*Task details:* In full and without deviation, reproduce the records that follow.

[Records drawn from a dataset]
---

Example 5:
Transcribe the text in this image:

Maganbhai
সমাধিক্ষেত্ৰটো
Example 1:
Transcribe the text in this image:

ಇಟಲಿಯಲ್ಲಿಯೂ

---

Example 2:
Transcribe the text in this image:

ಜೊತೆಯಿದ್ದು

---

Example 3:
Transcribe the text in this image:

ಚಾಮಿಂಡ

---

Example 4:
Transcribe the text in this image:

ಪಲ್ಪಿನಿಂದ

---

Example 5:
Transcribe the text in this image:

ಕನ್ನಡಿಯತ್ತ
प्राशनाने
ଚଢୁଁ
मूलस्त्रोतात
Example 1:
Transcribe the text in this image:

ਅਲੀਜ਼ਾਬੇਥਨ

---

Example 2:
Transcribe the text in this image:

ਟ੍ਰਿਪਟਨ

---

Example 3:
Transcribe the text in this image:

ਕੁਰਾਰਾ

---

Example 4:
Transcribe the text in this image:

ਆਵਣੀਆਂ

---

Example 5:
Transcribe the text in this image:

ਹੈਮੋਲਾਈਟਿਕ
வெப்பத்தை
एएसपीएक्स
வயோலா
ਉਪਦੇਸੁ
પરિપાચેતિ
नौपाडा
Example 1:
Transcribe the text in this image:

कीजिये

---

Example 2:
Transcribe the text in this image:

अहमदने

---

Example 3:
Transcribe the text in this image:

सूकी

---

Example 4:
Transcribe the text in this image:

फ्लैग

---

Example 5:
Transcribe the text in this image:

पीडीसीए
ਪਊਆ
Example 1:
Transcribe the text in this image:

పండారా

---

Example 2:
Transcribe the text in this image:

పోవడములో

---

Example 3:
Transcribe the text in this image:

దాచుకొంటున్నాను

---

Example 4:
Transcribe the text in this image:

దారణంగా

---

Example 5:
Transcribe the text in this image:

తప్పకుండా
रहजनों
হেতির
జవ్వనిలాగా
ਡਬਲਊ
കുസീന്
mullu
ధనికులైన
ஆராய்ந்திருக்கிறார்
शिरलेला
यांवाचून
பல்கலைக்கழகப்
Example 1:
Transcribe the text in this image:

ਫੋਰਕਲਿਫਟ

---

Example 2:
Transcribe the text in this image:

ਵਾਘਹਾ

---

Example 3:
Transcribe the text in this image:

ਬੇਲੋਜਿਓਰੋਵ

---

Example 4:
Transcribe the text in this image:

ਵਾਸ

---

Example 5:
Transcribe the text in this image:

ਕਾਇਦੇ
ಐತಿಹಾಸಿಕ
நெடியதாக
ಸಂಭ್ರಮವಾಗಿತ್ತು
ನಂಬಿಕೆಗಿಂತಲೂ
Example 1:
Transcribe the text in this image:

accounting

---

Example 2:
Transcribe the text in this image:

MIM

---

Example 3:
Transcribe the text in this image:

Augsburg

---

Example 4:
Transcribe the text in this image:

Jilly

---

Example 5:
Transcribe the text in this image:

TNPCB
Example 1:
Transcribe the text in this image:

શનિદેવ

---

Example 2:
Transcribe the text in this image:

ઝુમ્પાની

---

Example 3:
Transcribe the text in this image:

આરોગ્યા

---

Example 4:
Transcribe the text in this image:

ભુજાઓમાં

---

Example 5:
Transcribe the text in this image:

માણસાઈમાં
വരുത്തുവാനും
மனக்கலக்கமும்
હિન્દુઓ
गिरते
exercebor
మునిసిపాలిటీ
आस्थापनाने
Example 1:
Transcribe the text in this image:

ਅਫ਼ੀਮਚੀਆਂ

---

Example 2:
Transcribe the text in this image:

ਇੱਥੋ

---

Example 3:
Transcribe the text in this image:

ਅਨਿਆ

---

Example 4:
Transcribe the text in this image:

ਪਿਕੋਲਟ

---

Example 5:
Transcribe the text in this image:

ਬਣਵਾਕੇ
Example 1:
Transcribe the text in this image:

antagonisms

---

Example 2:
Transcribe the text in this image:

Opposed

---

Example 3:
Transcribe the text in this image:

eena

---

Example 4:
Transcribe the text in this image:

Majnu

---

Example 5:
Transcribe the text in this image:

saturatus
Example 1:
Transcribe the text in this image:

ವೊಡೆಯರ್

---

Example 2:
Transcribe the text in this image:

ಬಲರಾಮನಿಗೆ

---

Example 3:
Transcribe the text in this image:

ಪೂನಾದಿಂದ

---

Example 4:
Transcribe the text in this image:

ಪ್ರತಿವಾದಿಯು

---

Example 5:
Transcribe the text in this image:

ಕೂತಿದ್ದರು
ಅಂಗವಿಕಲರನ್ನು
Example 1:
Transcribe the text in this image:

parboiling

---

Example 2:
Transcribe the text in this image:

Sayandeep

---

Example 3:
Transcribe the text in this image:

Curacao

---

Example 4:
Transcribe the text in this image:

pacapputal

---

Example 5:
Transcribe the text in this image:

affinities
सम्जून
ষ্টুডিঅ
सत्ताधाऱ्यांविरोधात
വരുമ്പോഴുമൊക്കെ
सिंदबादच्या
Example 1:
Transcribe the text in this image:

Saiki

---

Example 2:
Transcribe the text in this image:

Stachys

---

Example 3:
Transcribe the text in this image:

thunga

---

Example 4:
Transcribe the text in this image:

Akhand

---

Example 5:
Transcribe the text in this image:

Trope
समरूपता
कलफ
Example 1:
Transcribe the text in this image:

*Result of this task:*
---

Example 5:
Transcribe the text in this image:

Maganbhai
সমাধিক্ষেত্ৰটো
Example 1:
Transcribe the text in this image:

ಇಟಲಿಯಲ್ಲಿಯೂ

---

Example 2:
Transcribe the text in this image:

ಜೊತೆಯಿದ್ದು

---

Example 3:
Transcribe the text in this image:

ಚಾಮಿಂಡ

---

Example 4:
Transcribe the text in this image:

ಪಲ್ಪಿನಿಂದ

---

Example 5:
Transcribe the text in this image:

ಕನ್ನಡಿಯತ್ತ
प्राशनाने
ଚଢୁଁ
मूलस्त्रोतात
Example 1:
Transcribe the text in this image:

ਅਲੀਜ਼ਾਬੇਥਨ

---

Example 2:
Transcribe the text in this image:

ਟ੍ਰਿਪਟਨ

---

Example 3:
Transcribe the text in this image:

ਕੁਰਾਰਾ

---

Example 4:
Transcribe the text in this image:

ਆਵਣੀਆਂ

---

Example 5:
Transcribe the text in this image:

ਹੈਮੋਲਾਈਟਿਕ
வெப்பத்தை
एएसपीएक्स
வயோலா
ਉਪਦੇਸੁ
પરિપાચેતિ
नौपाडा
Example 1:
Transcribe the text in this image:

कीजिये

---

Example 2:
Transcribe the text in this image:

अहमदने

---

Example 3:
Transcribe the text in this image:

सूकी

---

Example 4:
Transcribe the text in this image:

फ्लैग

---

Example 5:
Transcribe the text in this image:

पीडीसीए
ਪਊਆ
Example 1:
Transcribe the text in this image:

పండారా

---

Example 2:
Transcribe the text in this image:

పోవడములో

---

Example 3:
Transcribe the text in this image:

దాచుకొంటున్నాను

---

Example 4:
Transcribe the text in this image:

దారణంగా

---

Example 5:
Transcribe the text in this image:

తప్పకుండా
रहजनों
হেতির
జవ్వనిలాగా
ਡਬਲਊ
കുസീന്
mullu
ధనికులైన
ஆராய்ந்திருக்கிறார்
शिरलेला
यांवाचून
பல்கலைக்கழகப்
Example 1:
Transcribe the text in this image:

ਫੋਰਕਲਿਫਟ

---

Example 2:
Transcribe the text in this image:

ਵਾਘਹਾ

---

Example 3:
Transcribe the text in this image:

ਬੇਲੋਜਿਓਰੋਵ

---

Example 4:
Transcribe the text in this image:

ਵਾਸ

---

Example 5:
Transcribe the text in this image:

ਕਾਇਦੇ
ಐತಿಹಾಸಿಕ
நெடியதாக
ಸಂಭ್ರಮವಾಗಿತ್ತು
ನಂಬಿಕೆಗಿಂತಲೂ
Example 1:
Transcribe the text in this image:

accounting

---

Example 2:
Transcribe the text in this image:

MIM

---

Example 3:
Transcribe the text in this image:

Augsburg

---

Example 4:
Transcribe the text in this image:

Jilly

---

Example 5:
Transcribe the text in this image:

TNPCB
Example 1:
Transcribe the text in this image:

શનિદેવ

---

Example 2:
Transcribe the text in this image:

ઝુમ્પાની

---

Example 3:
Transcribe the text in this image:

આરોગ્યા

---

Example 4:
Transcribe the text in this image:

ભુજાઓમાં

---

Example 5:
Transcribe the text in this image:

માણસાઈમાં
വരുത്തുവാനും
மனக்கலக்கமும்
હિન્દુઓ
गिरते
exercebor
మునిసిపాలిటీ
आस्थापनाने
Example 1:
Transcribe the text in this image:

ਅਫ਼ੀਮਚੀਆਂ

---

Example 2:
Transcribe the text in this image:

ਇੱਥੋ

---

Example 3:
Transcribe the text in this image:

ਅਨਿਆ

---

Example 4:
Transcribe the text in this image:

ਪਿਕੋਲਟ

---

Example 5:
Transcribe the text in this image:

ਬਣਵਾਕੇ
Example 1:
Transcribe the text in this image:

antagonisms

---

Example 2:
Transcribe the text in this image:

Opposed

---

Example 3:
Transcribe the text in this image:

eena

---

Example 4:
Transcribe the text in this image:

Majnu

---

Example 5:
Transcribe the text in this image:

saturatus
Example 1:
Transcribe the text in this image:

ವೊಡೆಯರ್

---

Example 2:
Transcribe the text in this image:

ಬಲರಾಮನಿಗೆ

---

Example 3:
Transcribe the text in this image:

ಪೂನಾದಿಂದ

---

Example 4:
Transcribe the text in this image:

ಪ್ರತಿವಾದಿಯು

---

Example 5:
Transcribe the text in this image:

ಕೂತಿದ್ದರು
ಅಂಗವಿಕಲರನ್ನು
Example 1:
Transcribe the text in this image:

parboiling

---

Example 2:
Transcribe the text in this image:

Sayandeep

---

Example 3:
Transcribe the text in this image:

Curacao

---

Example 4:
Transcribe the text in this image:

pacapputal

---

Example 5:
Transcribe the text in this image:

affinities
सम्जून
ষ্টুডিঅ
सत्ताधाऱ्यांविरोधात
വരുമ്പോഴുമൊക്കെ
सिंदबादच्या
Example 1:
Transcribe the text in this image:

Saiki

---

Example 2:
Transcribe the text in this image:

Stachys

---

Example 3:
Transcribe the text in this image:

thunga

---

Example 4:
Transcribe the text in this image:

Akhand

---

Example 5:
Transcribe the text in this image:

Trope
समरूपता
कलफ
Example 1:
Transcribe the text in this image:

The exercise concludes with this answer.